Saturday, April 16, 2016

Homeless or Pain

It's late, or maybe early depending on how you look at it. I lie in bed wishing the cocktail of NSAIDs would at least take the edge off the pain in my leg and back enough that I could win the fight for sleep. But like so many nights, pain is winning out over much needed sleep.

As I try to visualize pain receding, think positive thoughts and pray for relief, my mind replays the conversation I had with a friend earlier in the day. We talked about how the Medicaid gap affects my family. Now, many hours later, I wish I had told her the most simplified version: I have to choose between homelessness or pain. I have a family. I have no choice but to live in pain.

Our mortgage lender extended us a hardship forbearance that allows us to pay a minimal amount while we struggle to get back on our feet. In exchange, we must not modify the house or let it fall into disrepair.  We must live in the house and take care of it. We also may not authorize any liens against the property. If we fail to meet these conditions, the lender will fast track foreclosure proceedings and we will lose our home.

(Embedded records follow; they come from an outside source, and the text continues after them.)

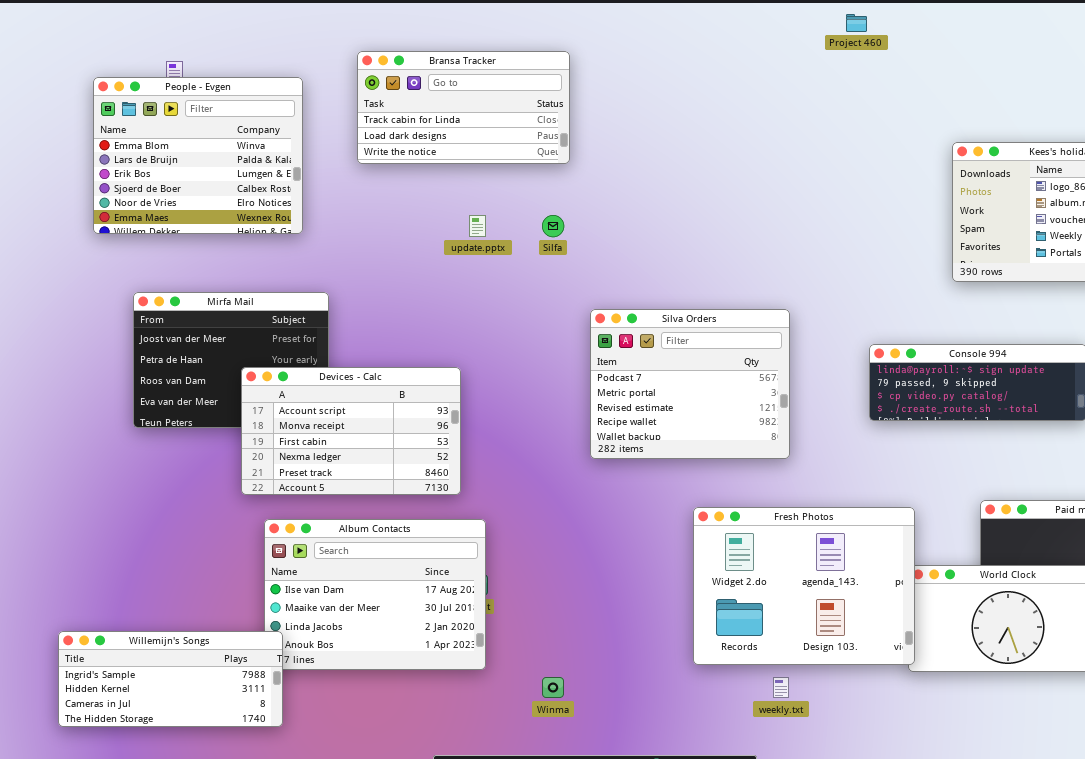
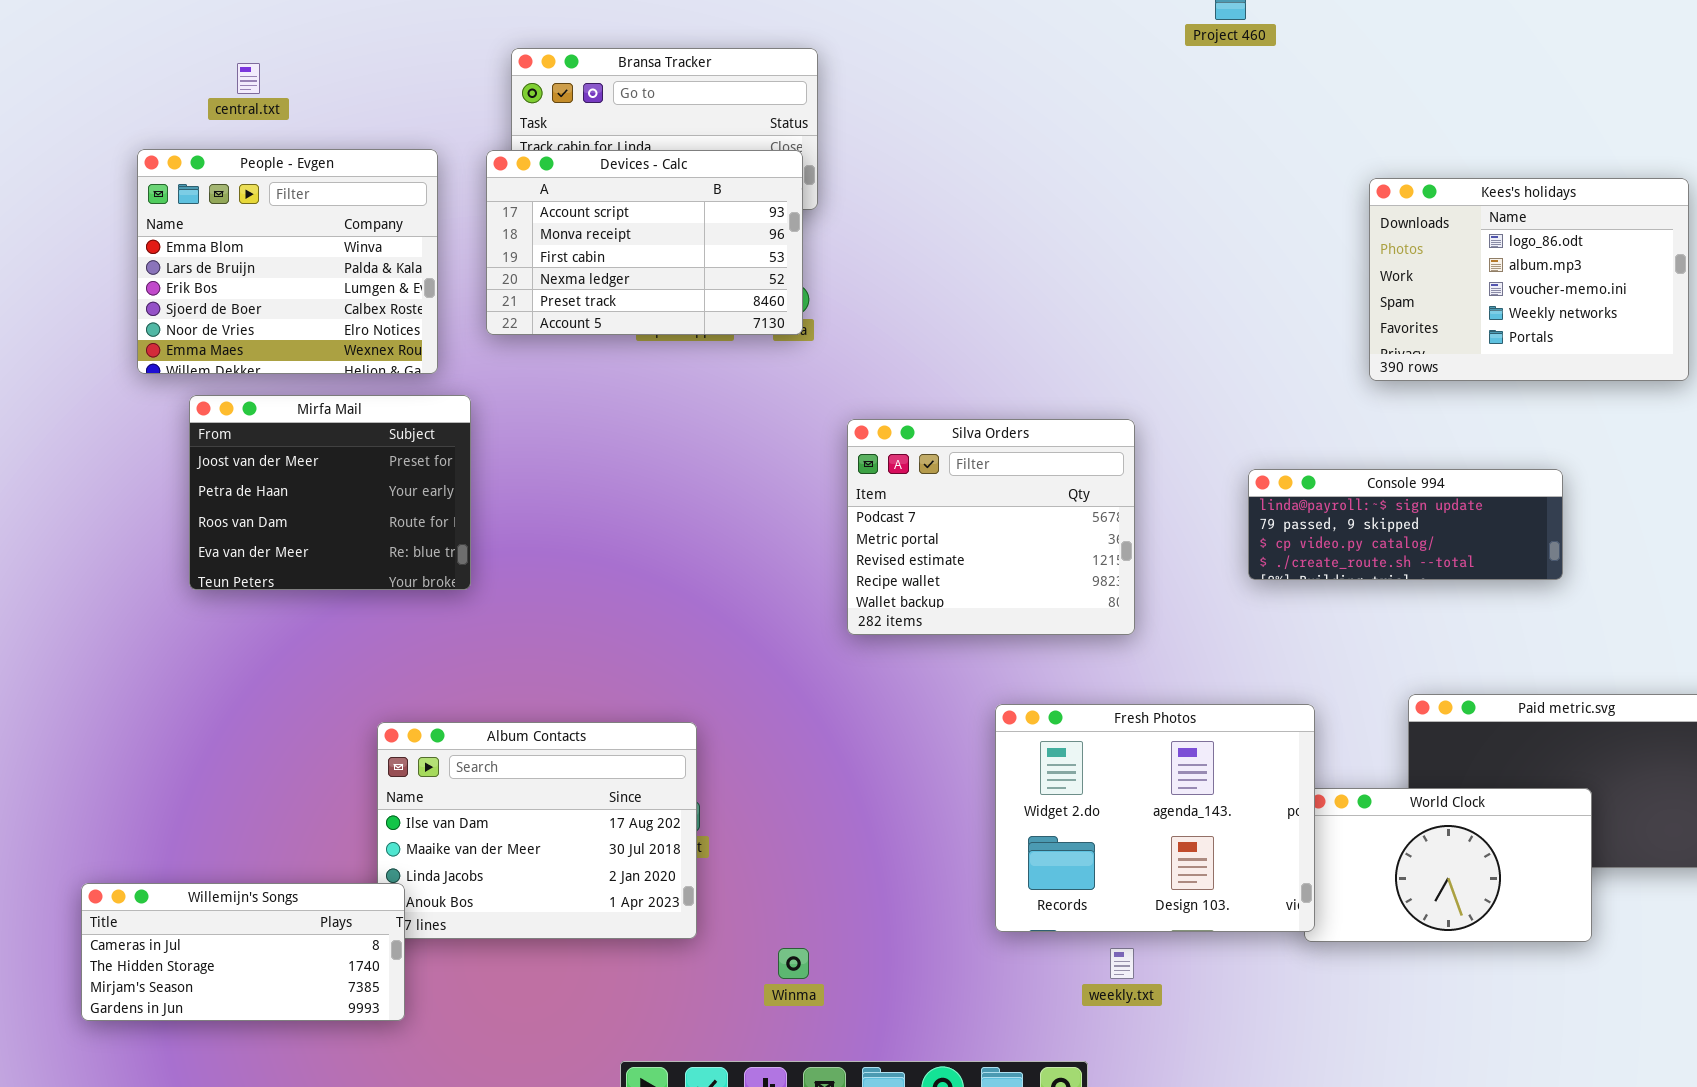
People - Evgen: [93,77,303,234] -> [137,149,438,374], moved
Devices - Calc: [241,367,461,495] -> [486,150,803,335], moved
Willemijn's Songs: [58,631,283,727] -> [81,883,405,1021], scrolled down 2 rows

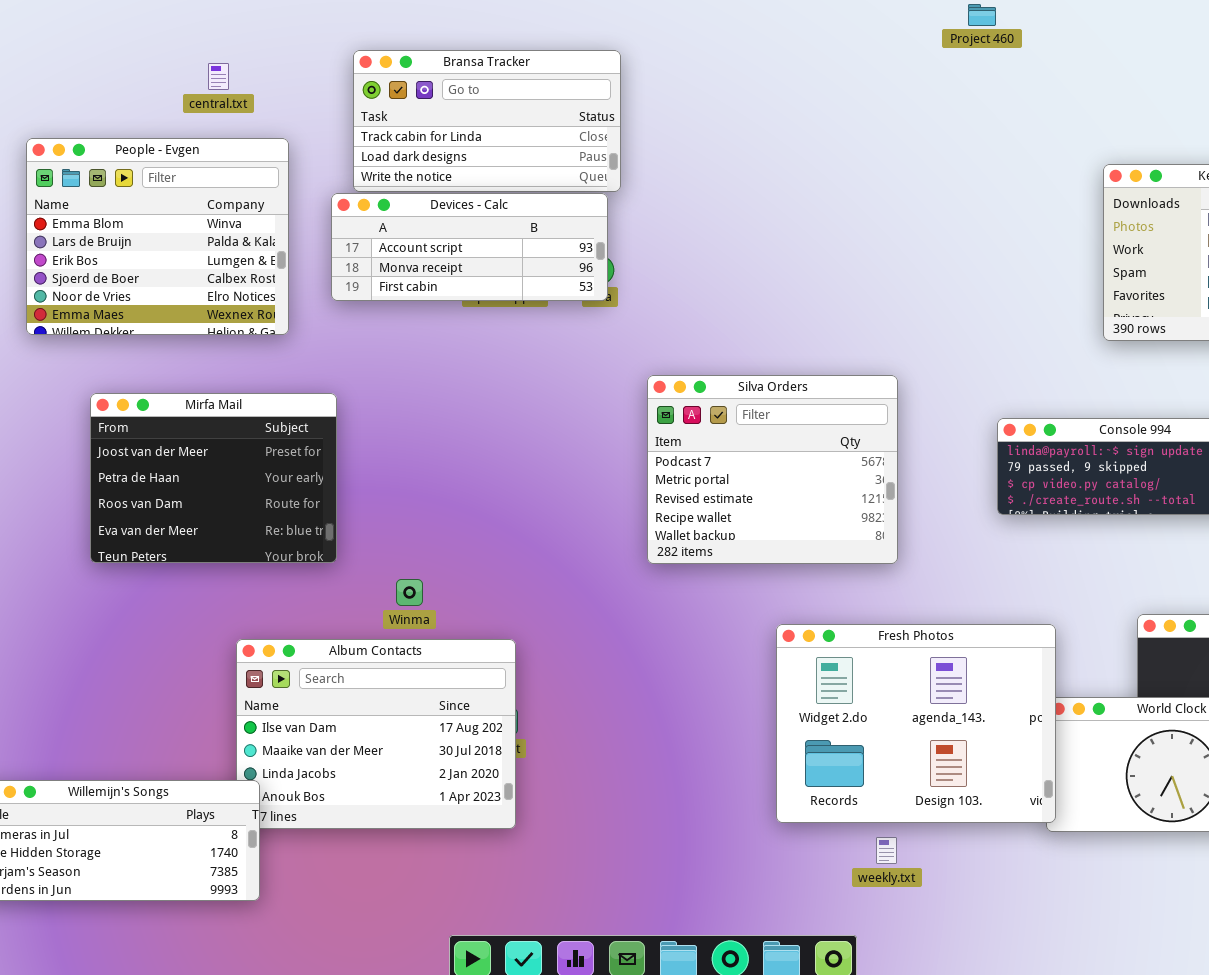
central.txt: [237,63,260,94] -> [208,63,229,90], moved
Devices - Calc: [486,150,803,335] -> [331,193,608,301], resized
Mirfa Mail: [189,395,471,590] -> [90,393,337,563], moved
Winma: [778,948,809,979] -> [396,579,423,606], moved

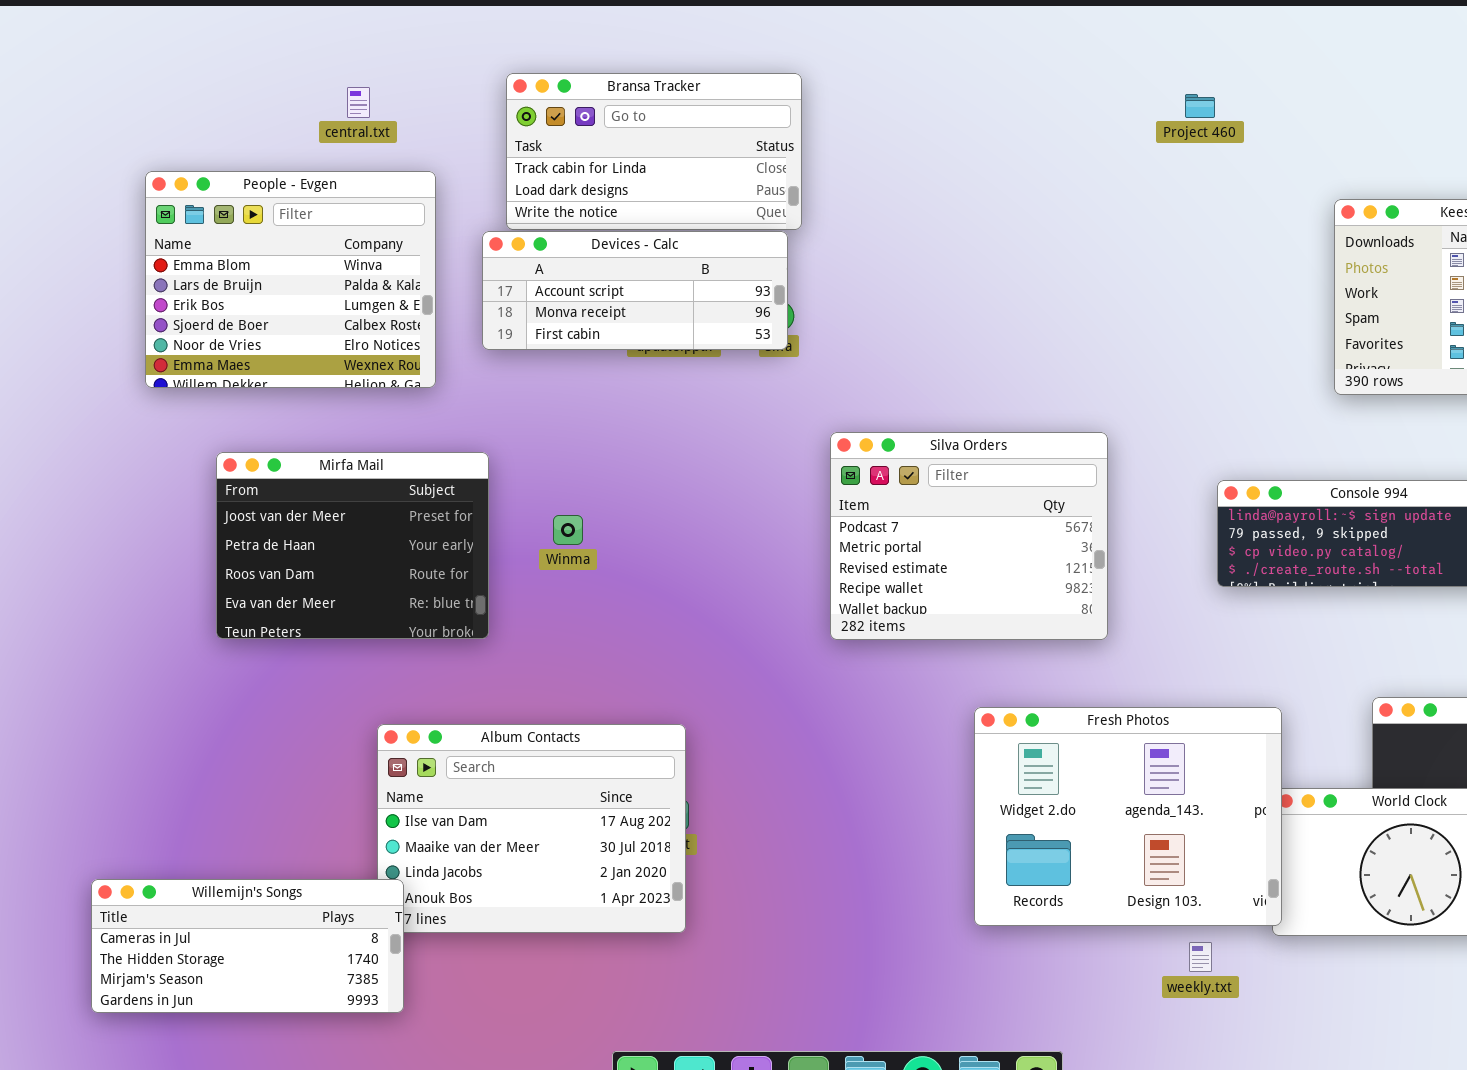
Project 460: [968,4,996,26] -> [1185,94,1215,118], moved
Winma: [396,579,423,606] -> [553,515,583,545], moved
weekly.txt: [876,837,897,864] -> [1189,942,1212,972], moved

The county places a lien against any real property a person possesses if she receives help to pay for medical costs through indigent services. St. Luke's, the medical system in our area, also places a lien against property if a person applies for charity aid. This information is found on both the paperwork and the websites.

So on nights like tonight when the mix of medications doesn't make a difference, I get out of bed and sit in the dark living room of my home--miserable, but not homeless.